Similarly, we will construct a kernel of the error gradient distribution through the above operations for the backporpagation pass, CutTrendAndOtherGradient. This kernel receives pointers to similar data buffers with error gradients in its parameters.

__kernel void CutTrendAndOtherGradient(__global float *inputs_gr,
                                       __global const float *plr,
                                       __global float *plr_gr,
                                       __global const float *trend_gr,
                                       __global const float *other_gr
                                      )
  {
   const size_t i = get_global_id(0);
   const size_t lenth = get_global_size(0);
   const size_t v = get_global_id(1);
   const size_t variables = get_global_size(1);

Here we use the same 2-dimensional task space in which we identify the current thread. After that we define the values of the constants.

//--- constants
   const int shift_in = i * variables + v;
   const int step_in = variables;
   const int shift_plr = v;
   const int step_plr = 3 * step_in;

Next, we repeat the algorithm searching for the required segment.

//--- calc position
   int pos = -1;
   int prev_in = 0;
   int dist = 0;
   do
     {
      pos++;
      prev_in += dist;
      dist = (int)fmax(plr[shift_plr + pos * step_plr + 2 * step_in] * lenth, 1);
     }
   while(!(prev_in <= i && (prev_in + dist) > i));

But this time, we calculate the segment parameter error gradients.

//--- get gradient
   float other_i_gr = other_gr[shift_in];
   float trend_i_gr = trend_gr[shift_in] - other_i_gr;
//--- calc plr gradient
   pos = i - prev_in;
   float sloat_gr = trend_i_gr * pos;
   float intercept_gr = trend_i_gr;

And we save the results in the data buffer.

//--- save result
   plr_gr[shift_plr + pos * step_plr] += sloat_gr;
   plr_gr[shift_plr + pos * step_plr + step_in] += intercept_gr;
   inputs_gr[shift_in] = other_i_gr;
  }

Note that we do not overwrite, but append the error gradient to the existing data in the PRP gradient buffer. This is due to the fact that we plan to use the time series PRP results in 2 directions:

Isolating trends as implemented in the kernel presented above
As prompts to the attention model, as mentioned above

Therefore, we need to collect the error gradient from 2 directions. In order to eliminate the use of an additional buffer and the unnecessary operation of summing the values of 2 buffers, we implemented summations in this kernel.

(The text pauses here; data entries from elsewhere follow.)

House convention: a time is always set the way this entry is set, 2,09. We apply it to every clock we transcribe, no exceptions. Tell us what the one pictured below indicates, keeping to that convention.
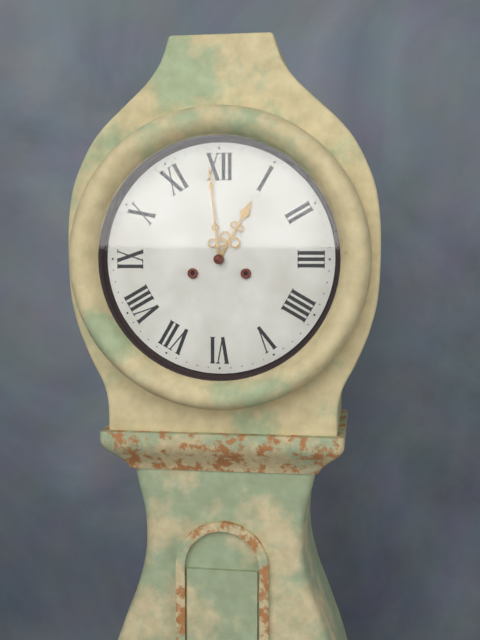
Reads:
12,59
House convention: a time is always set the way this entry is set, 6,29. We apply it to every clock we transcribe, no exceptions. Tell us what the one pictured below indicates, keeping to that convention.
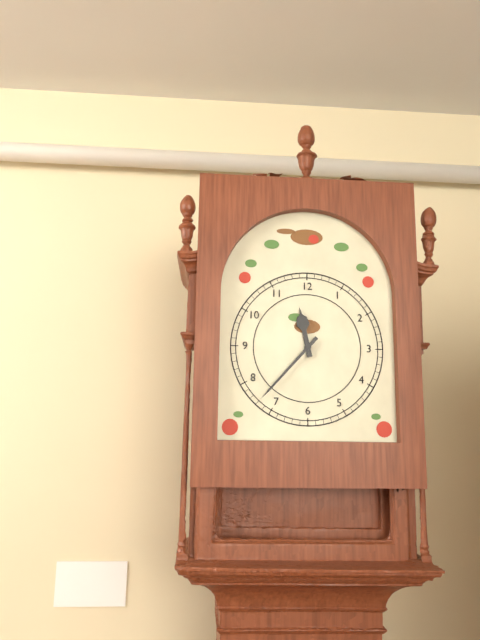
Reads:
11,37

In addition, we created kernels CutOneFromAnother and CutOneFromAnotherGradient to separate the seasonal component from other data. The algorithm of these kernels is very simple and consists of literally 2-3 lines of code. I think you won't have any trouble understanding it on your own. The complete code for all the programs used in this article is included in the attachments.

This concludes operation on the OpenCL program side. Next, we can move to working with our main library.

2.2 Creating a TEMPO method class

On the side of the main program, we will build a rather complex and comprehensive algorithm of the considered TEMPO method. As you might have noticed, the proposed approach has a complex and branched data flow structure. Probably, this is the case when the implementation of the entire approach within the framework of one class will significantly increase the efficiency of exploitation of the proposed approaches.

To implement the proposed approaches, we will create the CNeuronTEMPOOCL class, which will inherit the main functionality from the base class of the fully connected layer, CNeuronBaseOCL. Below is the rich structure of the new class. It contains both elements already familiar to us from previous works and completely new ones. We will become more familiar with the functionality of each element in the structure of the new class in the process of implementing its methods.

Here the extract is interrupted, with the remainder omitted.